## Extracted material
⟨

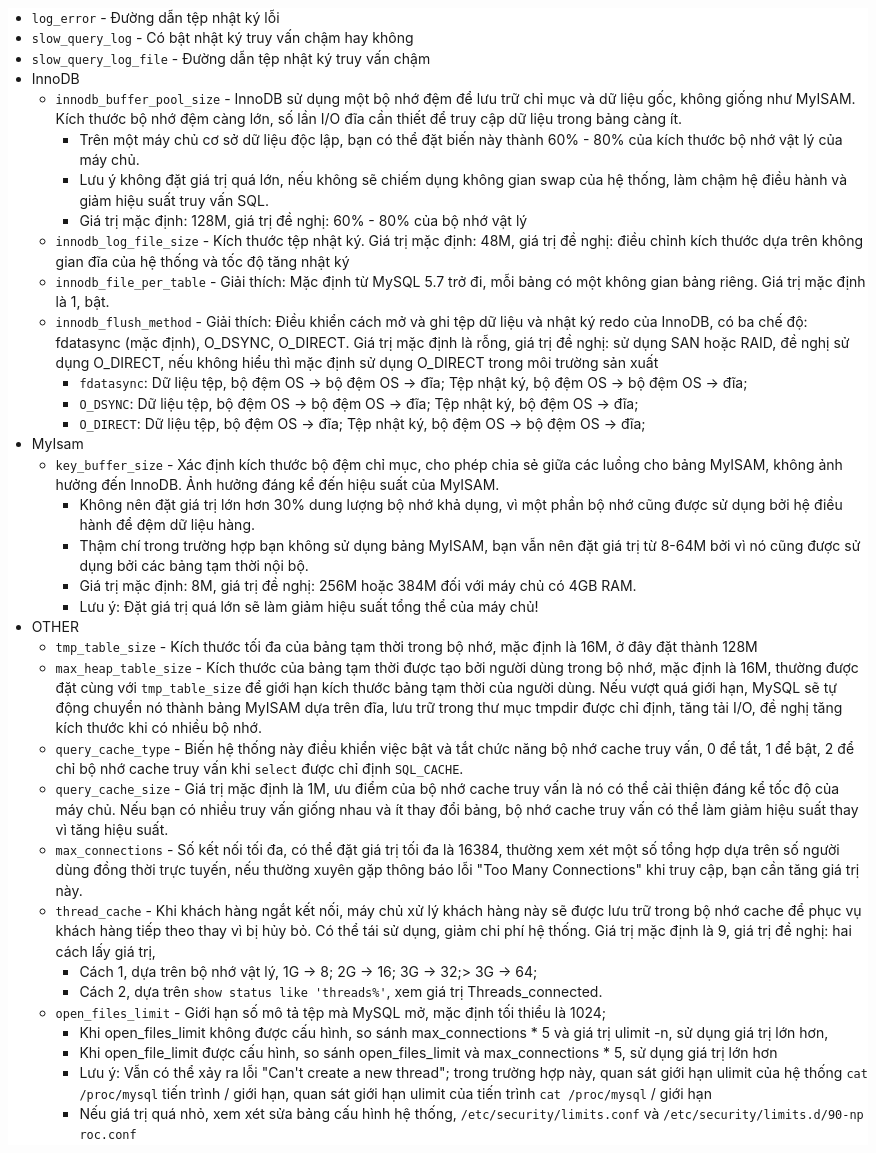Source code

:   - `log_error` - Đường dẫn tệp nhật ký lỗi
  - `slow_query_log` - Có bật nhật ký truy vấn chậm hay không
  - `slow_query_log_file` - Đường dẫn tệp nhật ký truy vấn chậm
- InnoDB
  - `innodb_buffer_pool_size` - InnoDB sử dụng một bộ nhớ đệm để lưu trữ chỉ mục và dữ liệu gốc, không giống như MyISAM. Kích thước bộ nhớ đệm càng lớn, số lần I/O đĩa cần thiết để truy cập dữ liệu trong bảng càng ít.
    - Trên một máy chủ cơ sở dữ liệu độc lập, bạn có thể đặt biến này thành 60% - 80% của kích thước bộ nhớ vật lý của máy chủ.
    - Lưu ý không đặt giá trị quá lớn, nếu không sẽ chiếm dụng không gian swap của hệ thống, làm chậm hệ điều hành và giảm hiệu suất truy vấn SQL.
    - Giá trị mặc định: 128M, giá trị đề nghị: 60% - 80% của bộ nhớ vật lý
  - `innodb_log_file_size` - Kích thước tệp nhật ký. Giá trị mặc định: 48M, giá trị đề nghị: điều chỉnh kích thước dựa trên không gian đĩa của hệ thống và tốc độ tăng nhật ký
  - `innodb_file_per_table` - Giải thích: Mặc định từ MySQL 5.7 trở đi, mỗi bảng có một không gian bảng riêng. Giá trị mặc định là 1, bật.
  - `innodb_flush_method` - Giải thích: Điều khiển cách mở và ghi tệp dữ liệu và nhật ký redo của InnoDB, có ba chế độ: fdatasync (mặc định), O_DSYNC, O_DIRECT. Giá trị mặc định là rỗng, giá trị đề nghị: sử dụng SAN hoặc RAID, đề nghị sử dụng O_DIRECT, nếu không hiểu thì mặc định sử dụng O_DIRECT trong môi trường sản xuất
    - `fdatasync`: Dữ liệu tệp, bộ đệm OS -> bộ đệm OS -> đĩa; Tệp nhật ký, bộ đệm OS -> bộ đệm OS -> đĩa;
    - `O_DSYNC`: Dữ liệu tệp, bộ đệm OS -> bộ đệm OS -> đĩa; Tệp nhật ký, bộ đệm OS -> đĩa;
    - `O_DIRECT`: Dữ liệu tệp, bộ đệm OS -> đĩa; Tệp nhật ký, bộ đệm OS -> bộ đệm OS -> đĩa;
- MyIsam
  - `key_buffer_size` - Xác định kích thước bộ đệm chỉ mục, cho phép chia sẻ giữa các luồng cho bảng MyISAM, không ảnh hưởng đến InnoDB. Ảnh hưởng đáng kể đến hiệu suất của MyISAM.
    - Không nên đặt giá trị lớn hơn 30% dung lượng bộ nhớ khả dụng, vì một phần bộ nhớ cũng được sử dụng bởi hệ điều hành để đệm dữ liệu hàng.
    - Thậm chí trong trường hợp bạn không sử dụng bảng MyISAM, bạn vẫn nên đặt giá trị từ 8-64M bởi vì nó cũng được sử dụng bởi các bảng tạm thời nội bộ.
    - Giá trị mặc định: 8M, giá trị đề nghị: 256M hoặc 384M đối với máy chủ có 4GB RAM.
    - Lưu ý: Đặt giá trị quá lớn sẽ làm giảm hiệu suất tổng thể của máy chủ!
- OTHER
  - `tmp_table_size` - Kích thước tối đa của bảng tạm thời trong bộ nhớ, mặc định là 16M, ở đây đặt thành 128M
  - `max_heap_table_size` - Kích thước của bảng tạm thời được tạo bởi người dùng trong bộ nhớ, mặc định là 16M, thường được đặt cùng với `tmp_table_size` để giới hạn kích thước bảng tạm thời của người dùng. Nếu vượt quá giới hạn, MySQL sẽ tự động chuyển nó thành bảng MyISAM dựa trên đĩa, lưu trữ trong thư mục tmpdir được chỉ định, tăng tải I/O, đề nghị tăng kích thước khi có nhiều bộ nhớ.
  - `query_cache_type` - Biến hệ thống này điều khiển việc bật và tắt chức năng bộ nhớ cache truy vấn, 0 để tắt, 1 để bật, 2 để chỉ bộ nhớ cache truy vấn khi `select` được chỉ định `SQL_CACHE`.
  - `query_cache_size` - Giá trị mặc định là 1M, ưu điểm của bộ nhớ cache truy vấn là nó có thể cải thiện đáng kể tốc độ của máy chủ. Nếu bạn có nhiều truy vấn giống nhau và ít thay đổi bảng, bộ nhớ cache truy vấn có thể làm giảm hiệu suất thay vì tăng hiệu suất.
  - `max_connections` - Số kết nối tối đa, có thể đặt giá trị tối đa là 16384, thường xem xét một số tổng hợp dựa trên số người dùng đồng thời trực tuyến, nếu thường xuyên gặp thông báo lỗi "Too Many Connections" khi truy cập, bạn cần tăng giá trị này.
  - `thread_cache` - Khi khách hàng ngắt kết nối, máy chủ xử lý khách hàng này sẽ được lưu trữ trong bộ nhớ cache để phục vụ khách hàng tiếp theo thay vì bị hủy bỏ. Có thể tái sử dụng, giảm chi phí hệ thống. Giá trị mặc định là 9, giá trị đề nghị: hai cách lấy giá trị,
    - Cách 1, dựa trên bộ nhớ vật lý, 1G -> 8; 2G -> 16; 3G -> 32;> 3G -> 64;
    - Cách 2, dựa trên `show status like 'threads%'`, xem giá trị Threads_connected.
  - `open_files_limit` - Giới hạn số mô tả tệp mà MySQL mở, mặc định tối thiểu là 1024;
    - Khi open_files_limit không được cấu hình, so sánh max_connections * 5 và giá trị ulimit -n, sử dụng giá trị lớn hơn,
    - Khi open_file_limit được cấu hình, so sánh open_files_limit và max_connections * 5, sử dụng giá trị lớn hơn
    - Lưu ý: Vẫn có thể xảy ra lỗi "Can't create a new thread"; trong trường hợp này, quan sát giới hạn ulimit của hệ thống `cat /proc/mysql` tiến trình / giới hạn, quan sát giới hạn ulimit của tiến trình `cat /proc/mysql` / giới hạn
    - Nếu giá trị quá nhỏ, xem xét sửa bảng cấu hình hệ thống, `/etc/security/limits.conf` và `/etc/security/limits.d/90-nproc.conf`
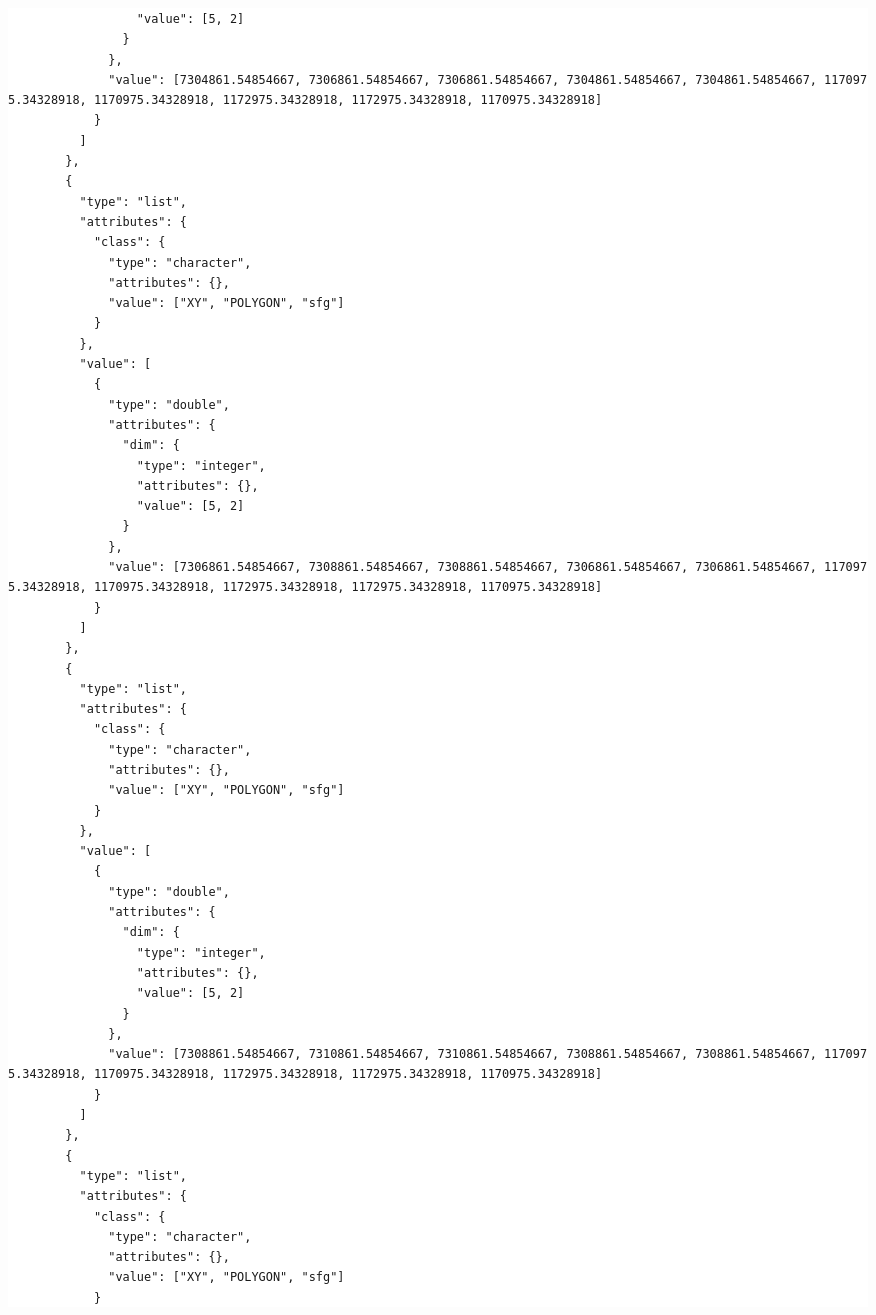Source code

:                       "value": [5, 2]
                    }
                  },
                  "value": [7304861.54854667, 7306861.54854667, 7306861.54854667, 7304861.54854667, 7304861.54854667, 1170975.34328918, 1170975.34328918, 1172975.34328918, 1172975.34328918, 1170975.34328918]
                }
              ]
            },
            {
              "type": "list",
              "attributes": {
                "class": {
                  "type": "character",
                  "attributes": {},
                  "value": ["XY", "POLYGON", "sfg"]
                }
              },
              "value": [
                {
                  "type": "double",
                  "attributes": {
                    "dim": {
                      "type": "integer",
                      "attributes": {},
                      "value": [5, 2]
                    }
                  },
                  "value": [7306861.54854667, 7308861.54854667, 7308861.54854667, 7306861.54854667, 7306861.54854667, 1170975.34328918, 1170975.34328918, 1172975.34328918, 1172975.34328918, 1170975.34328918]
                }
              ]
            },
            {
              "type": "list",
              "attributes": {
                "class": {
                  "type": "character",
                  "attributes": {},
                  "value": ["XY", "POLYGON", "sfg"]
                }
              },
              "value": [
                {
                  "type": "double",
                  "attributes": {
                    "dim": {
                      "type": "integer",
                      "attributes": {},
                      "value": [5, 2]
                    }
                  },
                  "value": [7308861.54854667, 7310861.54854667, 7310861.54854667, 7308861.54854667, 7308861.54854667, 1170975.34328918, 1170975.34328918, 1172975.34328918, 1172975.34328918, 1170975.34328918]
                }
              ]
            },
            {
              "type": "list",
              "attributes": {
                "class": {
                  "type": "character",
                  "attributes": {},
                  "value": ["XY", "POLYGON", "sfg"]
                }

⟩

## Requirement
Transcribe the whole listing exactly but exclude images.

## Exercise response
Source code

:   - `log_error` - Đường dẫn tệp nhật ký lỗi
  - `slow_query_log` - Có bật nhật ký truy vấn chậm hay không
  - `slow_query_log_file` - Đường dẫn tệp nhật ký truy vấn chậm
- InnoDB
  - `innodb_buffer_pool_size` - InnoDB sử dụng một bộ nhớ đệm để lưu trữ chỉ mục và dữ liệu gốc, không giống như MyISAM. Kích thước bộ nhớ đệm càng lớn, số lần I/O đĩa cần thiết để truy cập dữ liệu trong bảng càng ít.
    - Trên một máy chủ cơ sở dữ liệu độc lập, bạn có thể đặt biến này thành 60% - 80% của kích thước bộ nhớ vật lý của máy chủ.
    - Lưu ý không đặt giá trị quá lớn, nếu không sẽ chiếm dụng không gian swap của hệ thống, làm chậm hệ điều hành và giảm hiệu suất truy vấn SQL.
    - Giá trị mặc định: 128M, giá trị đề nghị: 60% - 80% của bộ nhớ vật lý
  - `innodb_log_file_size` - Kích thước tệp nhật ký. Giá trị mặc định: 48M, giá trị đề nghị: điều chỉnh kích thước dựa trên không gian đĩa của hệ thống và tốc độ tăng nhật ký
  - `innodb_file_per_table` - Giải thích: Mặc định từ MySQL 5.7 trở đi, mỗi bảng có một không gian bảng riêng. Giá trị mặc định là 1, bật.
  - `innodb_flush_method` - Giải thích: Điều khiển cách mở và ghi tệp dữ liệu và nhật ký redo của InnoDB, có ba chế độ: fdatasync (mặc định), O_DSYNC, O_DIRECT. Giá trị mặc định là rỗng, giá trị đề nghị: sử dụng SAN hoặc RAID, đề nghị sử dụng O_DIRECT, nếu không hiểu thì mặc định sử dụng O_DIRECT trong môi trường sản xuất
    - `fdatasync`: Dữ liệu tệp, bộ đệm OS -> bộ đệm OS -> đĩa; Tệp nhật ký, bộ đệm OS -> bộ đệm OS -> đĩa;
    - `O_DSYNC`: Dữ liệu tệp, bộ đệm OS -> bộ đệm OS -> đĩa; Tệp nhật ký, bộ đệm OS -> đĩa;
    - `O_DIRECT`: Dữ liệu tệp, bộ đệm OS -> đĩa; Tệp nhật ký, bộ đệm OS -> bộ đệm OS -> đĩa;
- MyIsam
  - `key_buffer_size` - Xác định kích thước bộ đệm chỉ mục, cho phép chia sẻ giữa các luồng cho bảng MyISAM, không ảnh hưởng đến InnoDB. Ảnh hưởng đáng kể đến hiệu suất của MyISAM.
    - Không nên đặt giá trị lớn hơn 30% dung lượng bộ nhớ khả dụng, vì một phần bộ nhớ cũng được sử dụng bởi hệ điều hành để đệm dữ liệu hàng.
    - Thậm chí trong trường hợp bạn không sử dụng bảng MyISAM, bạn vẫn nên đặt giá trị từ 8-64M bởi vì nó cũng được sử dụng bởi các bảng tạm thời nội bộ.
    - Giá trị mặc định: 8M, giá trị đề nghị: 256M hoặc 384M đối với máy chủ có 4GB RAM.
    - Lưu ý: Đặt giá trị quá lớn sẽ làm giảm hiệu suất tổng thể của máy chủ!
- OTHER
  - `tmp_table_size` - Kích thước tối đa của bảng tạm thời trong bộ nhớ, mặc định là 16M, ở đây đặt thành 128M
  - `max_heap_table_size` - Kích thước của bảng tạm thời được tạo bởi người dùng trong bộ nhớ, mặc định là 16M, thường được đặt cùng với `tmp_table_size` để giới hạn kích thước bảng tạm thời của người dùng. Nếu vượt quá giới hạn, MySQL sẽ tự động chuyển nó thành bảng MyISAM dựa trên đĩa, lưu trữ trong thư mục tmpdir được chỉ định, tăng tải I/O, đề nghị tăng kích thước khi có nhiều bộ nhớ.
  - `query_cache_type` - Biến hệ thống này điều khiển việc bật và tắt chức năng bộ nhớ cache truy vấn, 0 để tắt, 1 để bật, 2 để chỉ bộ nhớ cache truy vấn khi `select` được chỉ định `SQL_CACHE`.
  - `query_cache_size` - Giá trị mặc định là 1M, ưu điểm của bộ nhớ cache truy vấn là nó có thể cải thiện đáng kể tốc độ của máy chủ. Nếu bạn có nhiều truy vấn giống nhau và ít thay đổi bảng, bộ nhớ cache truy vấn có thể làm giảm hiệu suất thay vì tăng hiệu suất.
  - `max_connections` - Số kết nối tối đa, có thể đặt giá trị tối đa là 16384, thường xem xét một số tổng hợp dựa trên số người dùng đồng thời trực tuyến, nếu thường xuyên gặp thông báo lỗi "Too Many Connections" khi truy cập, bạn cần tăng giá trị này.
  - `thread_cache` - Khi khách hàng ngắt kết nối, máy chủ xử lý khách hàng này sẽ được lưu trữ trong bộ nhớ cache để phục vụ khách hàng tiếp theo thay vì bị hủy bỏ. Có thể tái sử dụng, giảm chi phí hệ thống. Giá trị mặc định là 9, giá trị đề nghị: hai cách lấy giá trị,
    - Cách 1, dựa trên bộ nhớ vật lý, 1G -> 8; 2G -> 16; 3G -> 32;> 3G -> 64;
    - Cách 2, dựa trên `show status like 'threads%'`, xem giá trị Threads_connected.
  - `open_files_limit` - Giới hạn số mô tả tệp mà MySQL mở, mặc định tối thiểu là 1024;
    - Khi open_files_limit không được cấu hình, so sánh max_connections * 5 và giá trị ulimit -n, sử dụng giá trị lớn hơn,
    - Khi open_file_limit được cấu hình, so sánh open_files_limit và max_connections * 5, sử dụng giá trị lớn hơn
    - Lưu ý: Vẫn có thể xảy ra lỗi "Can't create a new thread"; trong trường hợp này, quan sát giới hạn ulimit của hệ thống `cat /proc/mysql` tiến trình / giới hạn, quan sát giới hạn ulimit của tiến trình `cat /proc/mysql` / giới hạn
    - Nếu giá trị quá nhỏ, xem xét sửa bảng cấu hình hệ thống, `/etc/security/limits.conf` và `/etc/security/limits.d/90-nproc.conf`
Source code

:                       "value": [5, 2]
                    }
                  },
                  "value": [7304861.54854667, 7306861.54854667, 7306861.54854667, 7304861.54854667, 7304861.54854667, 1170975.34328918, 1170975.34328918, 1172975.34328918, 1172975.34328918, 1170975.34328918]
                }
              ]
            },
            {
              "type": "list",
              "attributes": {
                "class": {
                  "type": "character",
                  "attributes": {},
                  "value": ["XY", "POLYGON", "sfg"]
                }
              },
              "value": [
                {
                  "type": "double",
                  "attributes": {
                    "dim": {
                      "type": "integer",
                      "attributes": {},
                      "value": [5, 2]
                    }
                  },
                  "value": [7306861.54854667, 7308861.54854667, 7308861.54854667, 7306861.54854667, 7306861.54854667, 1170975.34328918, 1170975.34328918, 1172975.34328918, 1172975.34328918, 1170975.34328918]
                }
              ]
            },
            {
              "type": "list",
              "attributes": {
                "class": {
                  "type": "character",
                  "attributes": {},
                  "value": ["XY", "POLYGON", "sfg"]
                }
              },
              "value": [
                {
                  "type": "double",
                  "attributes": {
                    "dim": {
                      "type": "integer",
                      "attributes": {},
                      "value": [5, 2]
                    }
                  },
                  "value": [7308861.54854667, 7310861.54854667, 7310861.54854667, 7308861.54854667, 7308861.54854667, 1170975.34328918, 1170975.34328918, 1172975.34328918, 1172975.34328918, 1170975.34328918]
                }
              ]
            },
            {
              "type": "list",
              "attributes": {
                "class": {
                  "type": "character",
                  "attributes": {},
                  "value": ["XY", "POLYGON", "sfg"]
                }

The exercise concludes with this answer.